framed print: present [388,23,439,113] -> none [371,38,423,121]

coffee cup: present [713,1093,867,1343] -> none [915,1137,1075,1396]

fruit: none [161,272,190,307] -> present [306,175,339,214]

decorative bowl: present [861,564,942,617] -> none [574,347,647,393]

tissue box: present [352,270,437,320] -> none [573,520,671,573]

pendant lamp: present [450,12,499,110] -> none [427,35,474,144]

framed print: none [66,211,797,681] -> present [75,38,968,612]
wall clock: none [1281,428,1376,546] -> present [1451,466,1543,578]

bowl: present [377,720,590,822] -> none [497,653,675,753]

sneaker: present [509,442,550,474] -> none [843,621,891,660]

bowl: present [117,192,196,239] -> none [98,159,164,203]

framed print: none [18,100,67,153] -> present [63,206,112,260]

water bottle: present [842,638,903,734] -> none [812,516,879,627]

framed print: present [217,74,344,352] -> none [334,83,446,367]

> **Task details**
When you answer, output each line of the data exactly as given, from its first line up to and including the one with "bowl: present [377,720,590,822]".

> **Response to this task**
framed print: present [388,23,439,113] -> none [371,38,423,121]

coffee cup: present [713,1093,867,1343] -> none [915,1137,1075,1396]

fruit: none [161,272,190,307] -> present [306,175,339,214]

decorative bowl: present [861,564,942,617] -> none [574,347,647,393]

tissue box: present [352,270,437,320] -> none [573,520,671,573]

pendant lamp: present [450,12,499,110] -> none [427,35,474,144]

framed print: none [66,211,797,681] -> present [75,38,968,612]
wall clock: none [1281,428,1376,546] -> present [1451,466,1543,578]

bowl: present [377,720,590,822] -> none [497,653,675,753]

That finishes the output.